The baby was now trying to grab handfuls of his chest hair.
“Yes, hi, still cute,” he said, detaching her one-handed. “Thanks for burying the lede, Di. At least this explains why you didn’t want to report it. Sort of. You need me to put out feelers and see if anyone in the local shifter community has reported a kid missing lately, maybe try to find a foster family until we can find where she comes from?”
“Yes—no—okay, yes, probably, but you haven’t seen what she turns into.”
Costa sighed. At this rate, he was never going to.
The baby chose that moment to twist in his arms, nearly fall out of them, and began to wail.
CHAPTER5
Costa foundthat it was impossible to have a conversation with a crying, flailing baby in the middle of it. Diana impatiently reclaimed the baby and started trying to soothe her with inexpert jiggling. Costa made a couple of attempts to politely offer corrections, which got him glared at. He decided to take advantage of the opportunity to go upstairs, get properly dressed, and call Auntie Lo and let her know that he wasn’t going to be able to make it tonight.
He got Auntie Brill instead—oh good, the nice one—and unchivalrously threw the entire blame on Diana.
“Sorry, Auntie B. Di’s working tonight, and I promised to keep her company.”
“Oh, youdear,” his aunt said.
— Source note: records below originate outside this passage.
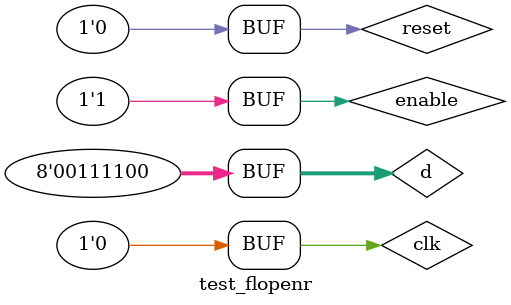
<source format=sv>
module test_flopenr;
    // Parameters
    localparam WIDTH = 8;
    
    // Signals
    logic clk;
    logic reset;
    logic enable;
    logic [WIDTH-1:0] d;
    logic [WIDTH-1:0] q_expected, q_actual;
    
    // Instantiate the flopenr module
    flopenr #(WIDTH) u_flopenr (
        .clk(clk),
        .reset(reset),
        .enable(enable),
        .d(d),
        .q(q_actual)
    );
    
    // Initialize test inputs
    initial begin
        clk = 0;
        reset = 0;
        enable = 1; // Enable the module
        d = 8'hA5; // Input value

        // Test Case 1: Reset
        reset = 1;
        #10; // Wait for a few clock cycles
        reset = 0;
        // Check that q_actual is 0 after reset
        if (q_actual !== 8'h00) begin
            $display("Test Failed: q_actual != 0 after reset");
        end
        else
            $display("Test Passed: q_actual == 0 after reset");
        
        // Test Case 2: Enable
        enable = 0;
        #10; // Wait for a few clock cycles
        d = 8'h3C; // Change input value
        enable = 1;
        #10; // Wait for a few clock cycles
        // Check that q_actual is 0 when enable is inactive
        if (q_actual !== 8'h00) begin
            $display("Test Failed: q_actual != 0 when enable is inactive");
        end
        else
            $display("Test Passed: q_actual == 0 when enable is inactive");
        
        // Test Case 3: Input Update
        d = 8'h3C; // Set input value
        #10; // Wait for a few clock cycles
        clk = 1;
        #10; // Wait for a few clock cycles
        clk = 0;
        // Check that q_actual updates with the new input value
        if (q_actual !== d) begin
            $display("Test Failed: q_actual != d after input update");
        end
        else
            $display("Test Passed: q_actual == d after input update");
        
        // Test Case 4: Clock Edge
        enable = 1;
        #10; // Wait for a few clock cycles
        clk = 1;
        #10; // Wait for a few clock cycles
        // Check that q_actual doesn't change on the rising clock edge
        if (q_actual !== d) begin
            $display("Test Failed: q_actual != d on rising clock edge");
        end
        else
            $display("Test Passed: q_actual == d on rising clock edge");
        
        clk = 0;
        #10; // Wait for a few clock cycles
        // Check that q_actual doesn't change on the falling clock edge
        if (q_actual !== d) begin
            $display("Test Failed: q_actual != d on falling clock edge");
        end
        else 
            $display("Test Passed: q_actual == d on falling clock edge");
    end
endmodule
</source>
In the background there was clattering, shouting, and a babble of voices that gave him an odd blend of homesickness and relief to be missing the circus. “What a sweet boy you are. —No,notwith those, that’s the nut-free batch! Isn’t she a helicopter pilot?” she went on without missing a beat, while someone complained in the background. “How are you going to help with?—”
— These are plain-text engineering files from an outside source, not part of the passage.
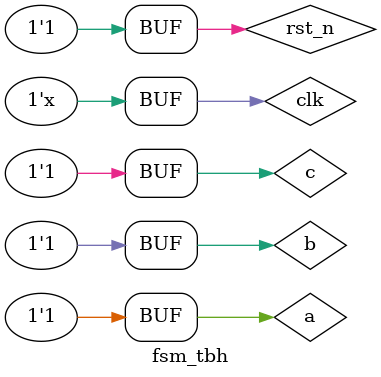
<source format=v>
`timescale 1ns / 1ps

module fsm_tbh();
    reg clk,rst_n;
    reg a,b,c;
    wire [1:0] led;

    fsm u0(clk, rst_n, a, b, c, led);

    always #5 clk <= ~clk;

    initial begin
        rst_n = 0;
        clk = 0;
        a = 0;
        b = 0;
        c = 0;
        #7;
        rst_n = 1;
        #100;

        a = 1;
        #100;

        b = 1;
        #100;

        c = 1;

    end



endmodule

</source>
“She’s on call for search and rescue,” Costa said swiftly. “So it’s just going to be hanging around drinking bad coffee and seeing if she gets called out, but I didn’t want to let her do it alone.”
“It sounds like things are finally working out for you two,” his aunt said hopefully. The entire family seemed to be convinced that his relationship with Diana was on the rocks—accurately enough, to be fair—but could be repaired with time and family meddling. “Well, you just have a grand evening, and we’ll make sure to put aside some nibbles for you.”
The nibbles would probably feed him for a week.
“Give my regards to Uncle Roddy,” Costa said with a rush of sudden guilt. “Tell him I’m sorry I can’t make it.”
“Jay-Jay will be sad he can’t see you. He’s training his new pony, and he can’t wait to show you the new tricks they’ve learned.”
Costa closed his eyes briefly at his nephew’s name. “I’m sad I can’t see him, too. Please tell Jay and Jenny that I’ll—I’ll try to get out to the ranch this weekend, at least for the afternoon, but I don’t know what work’s going to be like, so I can’t promise anything.”
“We’d love to see you, dear.” His aunt’s voice was gentle, even though she had to raise it above the commotion in the background. “Honey, I said notthere! —Do bring Diana too if you can, love.”
“I will.”
He hung up, cutting off the babble of loved voices into sharp silence. Downstairs, he could hear an occasional soft giggle or coo, so it seemed like Di had gotten the baby calmed down again. Costa took a deep breath, grabbed a previously worn shirt off the back of a chair, and went downstairs as he shrugged into it.
Diana was walking around the living room with the baby cradled in her arms, her head bent low over the small bundle, speaking in a soft voice.
The lamplight cast her in soft shadows, and her face, bent over the baby, was gentle in a way that he had almost never seen it.
The picture she made was so gorgeous, so domestic, that for a shocked instant it took his breath away. He stopped with one hand on the buttons of his shirt. Then she looked up and saw him, and the softness faded into her more usual expression of slightly sardonic curiosity.
“What were you doing up there?” Diana asked.